> Short task
Render the listing below as a two-column CSV with the headers rank and name, one row per line of the listing. Put each value in its own quoted field with any line breaks turned into spaces, and leave the picture out.

Stored entries
####################

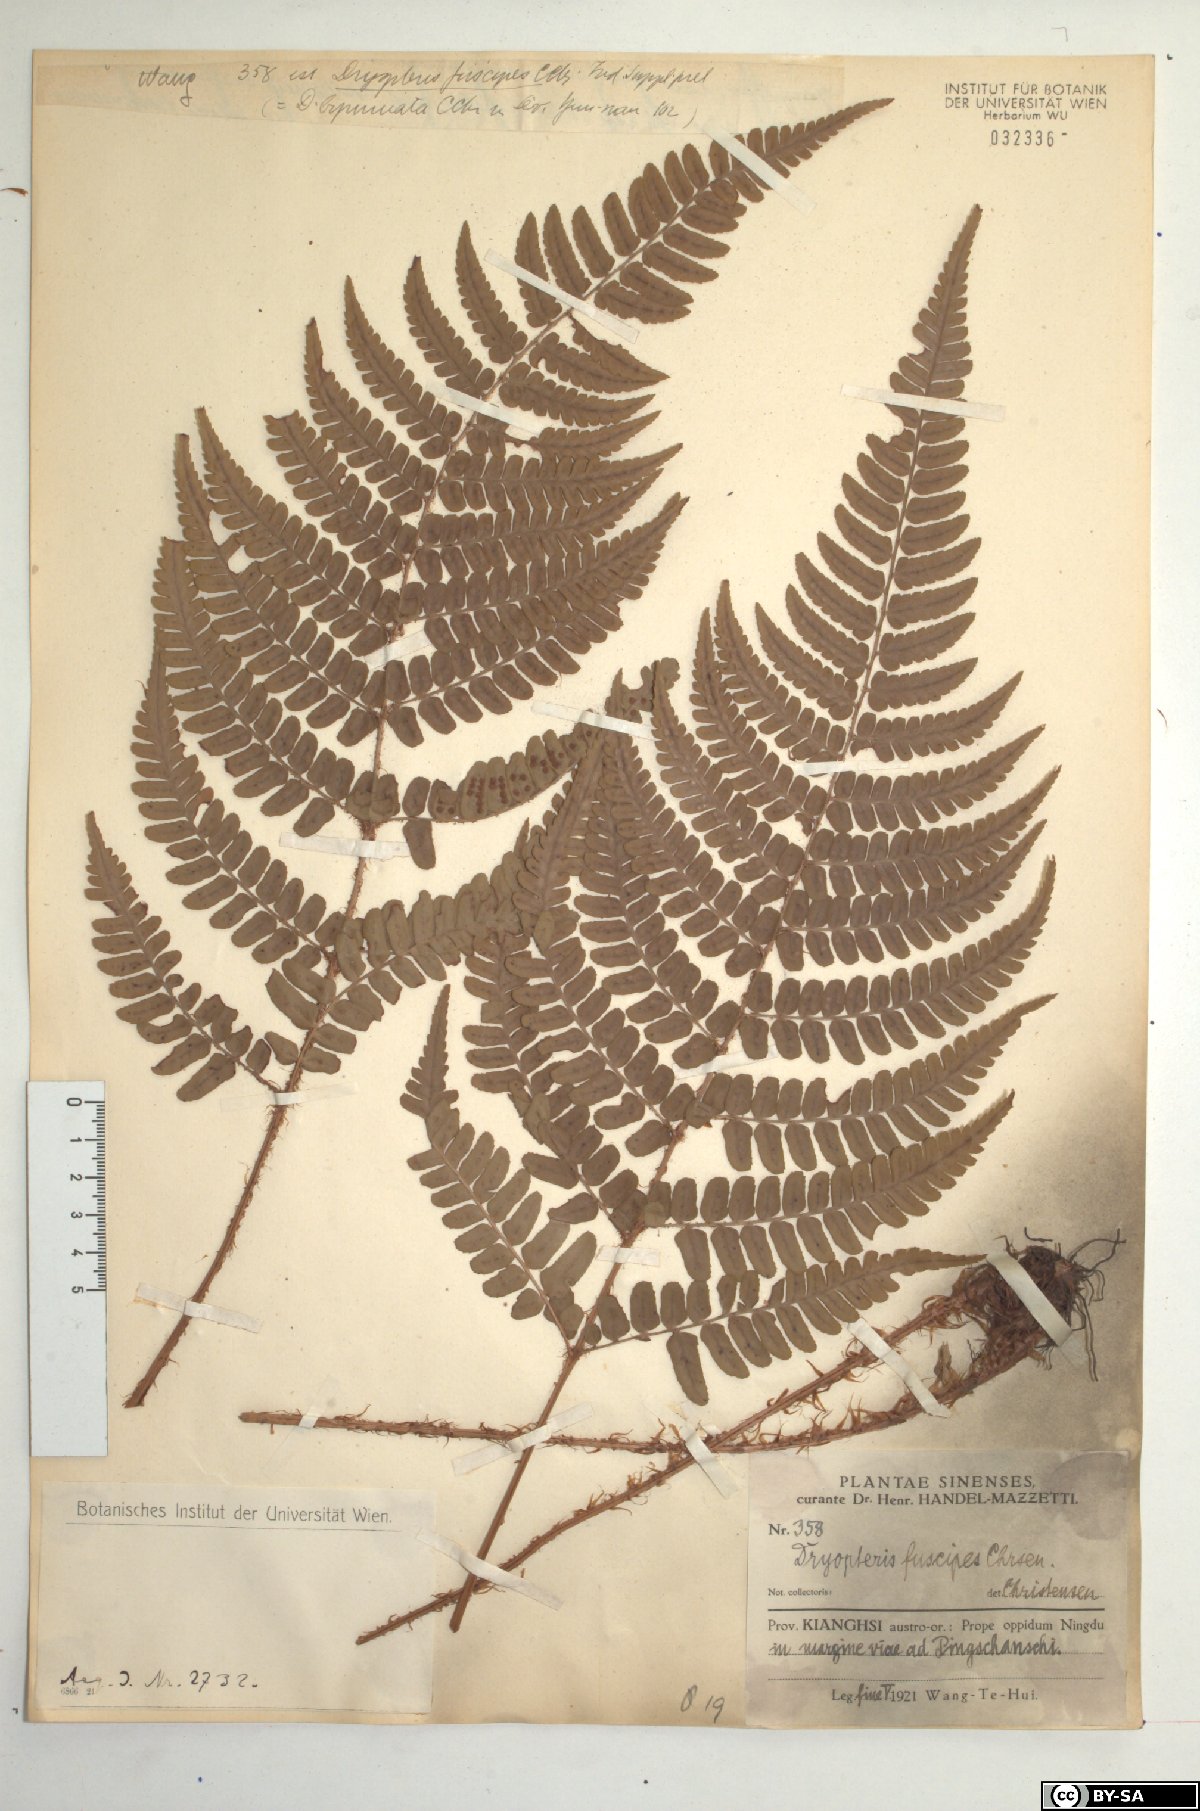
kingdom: Plantae
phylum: Tracheophyta
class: Polypodiopsida
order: Polypodiales
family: Dryopteridaceae
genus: Dryopteris
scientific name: Dryopteris fuscipes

####################

> Complete output
rank,name
"kingdom:","Plantae"
"phylum:","Tracheophyta"
"class:","Polypodiopsida"
"order:","Polypodiales"
"family:","Dryopteridaceae"
"genus:","Dryopteris"
"scientific name:","Dryopteris fuscipes"